Restaurant delivery gets easier for most, but not Grubhub
Shares in Grubhub plunged 43% Tuesday after it sharply cut its revenue expectations for the year and warned of intense competition.
It is the worst single-day decline for shares since the company went public almost six years ago.
In a candid letter to shareholders late Monday, the company said that "supply innovations in online takeout have been played out" and that annual growth is slowing to a longer-term rate of low double digits.
With rivals swarming into the market and using promotions to lure whatever customers they can get, Grubhub cut its fourth-quarter revenue projections to between $315 million and $335 million. Analysts surveyed by FactSet were expecting revenue of $387 million.
The company also trimmed its earnings forecast to between $15 million and $25 million.
After the bell on Monday, the food delivery company reported third-quarter revenue of $322 million, a 30% increase from the previous year, but short of the $330 million Wall Street analysts were expecting.
And food sales grew 15% year-over-year to $1.4 billion, up from the $1.2 billion in last year's third quarter.
But Grubhub is fighting for every sale and said Tuesday that it would be spending money on marketing and promotions to do just that.
The Chicago company acknowledged that it is now playing in a crowded field and must do more to strengthen customer loyalty.
UberEats, DoorDash and PostMates are committed to doing the same and it's created something of a Wild West in the food delivery business.

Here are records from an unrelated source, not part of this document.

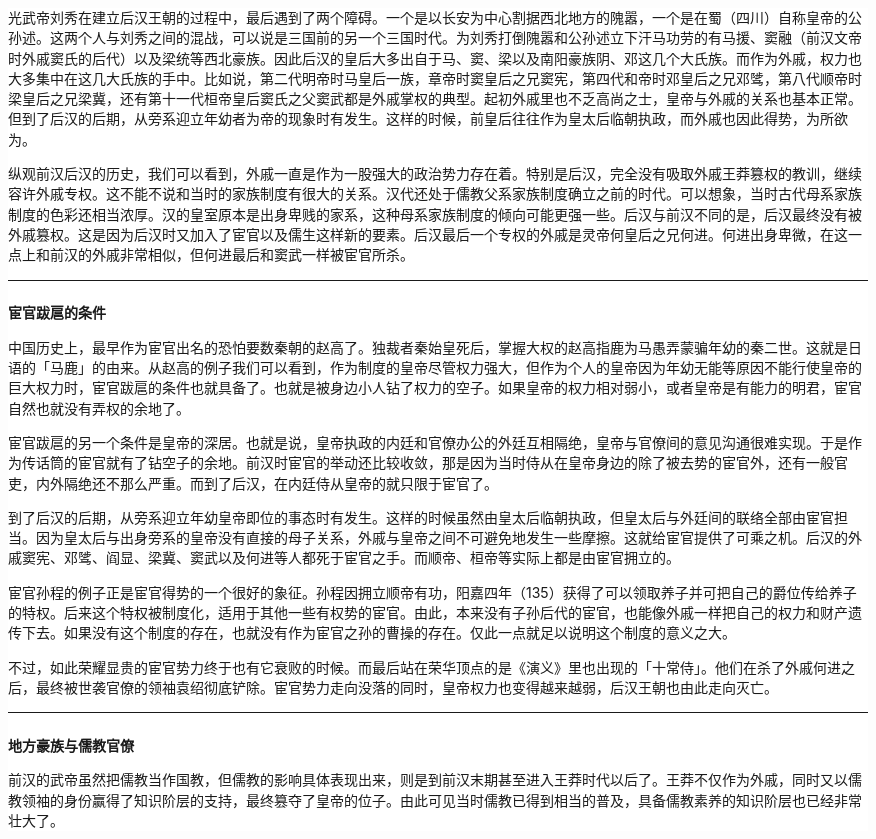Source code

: 


 光武帝刘秀在建立后汉王朝的过程中，最后遇到了两个障碍。一个是以长安为中心割据西北地方的隗嚣，一个是在蜀（四川）自称皇帝的公孙述。这两个人与刘秀之间的混战，可以说是三国前的另一个三国时代。为刘秀打倒隗嚣和公孙述立下汗马功劳的有马援、窦融（前汉文帝时外戚窦氏的后代）以及梁统等西北豪族。因此后汉的皇后大多出自于马、窦、梁以及南阳豪族阴、邓这几个大氏族。而作为外戚，权力也大多集中在这几大氏族的手中。比如说，第二代明帝时马皇后一族，章帝时窦皇后之兄窦宪，第四代和帝时邓皇后之兄邓骘，第八代顺帝时梁皇后之兄梁冀，还有第十一代桓帝皇后窦氏之父窦武都是外戚掌权的典型。起初外戚里也不乏高尚之士，皇帝与外戚的关系也基本正常。但到了后汉的后期，从旁系迎立年幼者为帝的现象时有发生。这样的时候，前皇后往往作为皇太后临朝执政，而外戚也因此得势，为所欲为。
 



 纵观前汉后汉的历史，我们可以看到，外戚一直是作为一股强大的政治势力存在着。特别是后汉，完全没有吸取外戚王莽篡权的教训，继续容许外戚专权。这不能不说和当时的家族制度有很大的关系。汉代还处于儒教父系家族制度确立之前的时代。可以想象，当时古代母系家族制度的色彩还相当浓厚。汉的皇室原本是出身卑贱的家系，这种母系家族制度的倾向可能更强一些。后汉与前汉不同的是，后汉最终没有被外戚篡权。这是因为后汉时又加入了宦官以及儒生这样新的要素。后汉最后一个专权的外戚是灵帝何皇后之兄何进。何进出身卑微，在这一点上和前汉的外戚非常相似，但何进最后和窦武一样被宦官所杀。
 




---


### 
**宦官跋扈的条件**



 中国历史上，最早作为宦官出名的恐怕要数秦朝的赵高了。独裁者秦始皇死后，掌握大权的赵高指鹿为马愚弄蒙骗年幼的秦二世。这就是日语的「马鹿」的由来。从赵高的例子我们可以看到，作为制度的皇帝尽管权力强大，但作为个人的皇帝因为年幼无能等原因不能行使皇帝的巨大权力时，宦官跋扈的条件也就具备了。也就是被身边小人钻了权力的空子。如果皇帝的权力相对弱小，或者皇帝是有能力的明君，宦官自然也就没有弄权的余地了。
 



 宦官跋扈的另一个条件是皇帝的深居。也就是说，皇帝执政的内廷和官僚办公的外廷互相隔绝，皇帝与官僚间的意见沟通很难实现。于是作为传话筒的宦官就有了钻空子的余地。前汉时宦官的举动还比较收敛，那是因为当时侍从在皇帝身边的除了被去势的宦官外，还有一般官吏，内外隔绝还不那么严重。而到了后汉，在内廷侍从皇帝的就只限于宦官了。
 



 到了后汉的后期，从旁系迎立年幼皇帝即位的事态时有发生。这样的时候虽然由皇太后临朝执政，但皇太后与外廷间的联络全部由宦官担当。因为皇太后与出身旁系的皇帝没有直接的母子关系，外戚与皇帝之间不可避免地发生一些摩擦。这就给宦官提供了可乘之机。后汉的外戚窦宪、邓骘、阎显、梁冀、窦武以及何进等人都死于宦官之手。而顺帝、桓帝等实际上都是由宦官拥立的。
 



 宦官孙程的例子正是宦官得势的一个很好的象征。孙程因拥立顺帝有功，阳嘉四年（135）获得了可以领取养子并可把自己的爵位传给养子的特权。后来这个特权被制度化，适用于其他一些有权势的宦官。由此，本来没有子孙后代的宦官，也能像外戚一样把自己的权力和财产遗传下去。如果没有这个制度的存在，也就没有作为宦官之孙的曹操的存在。仅此一点就足以说明这个制度的意义之大。
 



 不过，如此荣耀显贵的宦官势力终于也有它衰败的时候。而最后站在荣华顶点的是《演义》里也出现的「十常侍」。他们在杀了外戚何进之后，最终被世袭官僚的领袖袁绍彻底铲除。宦官势力走向没落的同时，皇帝权力也变得越来越弱，后汉王朝也由此走向灭亡。
 




---


### 
**地方豪族与儒教官僚**



 前汉的武帝虽然把儒教当作国教，但儒教的影响具体表现出来，则是到前汉末期甚至进入王莽时代以后了。王莽不仅作为外戚，同时又以儒教领袖的身份赢得了知识阶层的支持，最终篡夺了皇帝的位子。由此可见当时儒教已得到相当的普及，具备儒教素养的知识阶层也已经非常壮大了。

"As we dug into the data, we saw that our newer diners, particularly those in our newer markets, were not driving as many orders as we expected at that point in their lifecycle," the company said in the letter to shareholders. "Furthermore, we believe online diners are becoming more promiscuous."
Customers are choosing rival delivery services as they would meals from a menu, depending on the day. That is pressuring all companies in the sector.
Earlier this month, PostMates postponed plans to become a publicly traded company, saying the conditions were not favorable.
Grubhub says it hopes to double the number of restaurants on its platform by the end of 2020 by expanding a pilot program that included non-partnered restaurants. The company admitted the new strategy contradicts its philosophy of delivering only for partnered restaurants and that it was not in the company's best interests long-term.
"It is expensive for everyone, a suboptimal diner experience and rife with operational challenges," the company said, adding that it was an efficient way to keep current customers and lure new ones.
Grubhub said it will move quickly and increase spending over the next 12-18 months to implement the new strategy.
Grubhub's stock fell to $33 per share on Tuesday, less than half the price at the same time last year, and down 77% from all-time highs near $150 just over a year ago.
If there is a silver lining for Grubhub, it's that the online customer, millions of them, are up for grabs and they are spending.
According to market research firm NPD Group, the forecast annual growth rate of digital restaurant orders from 2017 to 2020 is 22%.
In the year ending September 2019, 2 billion delivery orders were placed at U.S. restaurants, up 5 percent from the previous year.
However, according to NPD, delivery represents only about 3% of all restaurant orders.
That means Grubhub, UberEats, DoorDash and PostMates are fighting over a growing, yet diminutive slice of the restaurant market.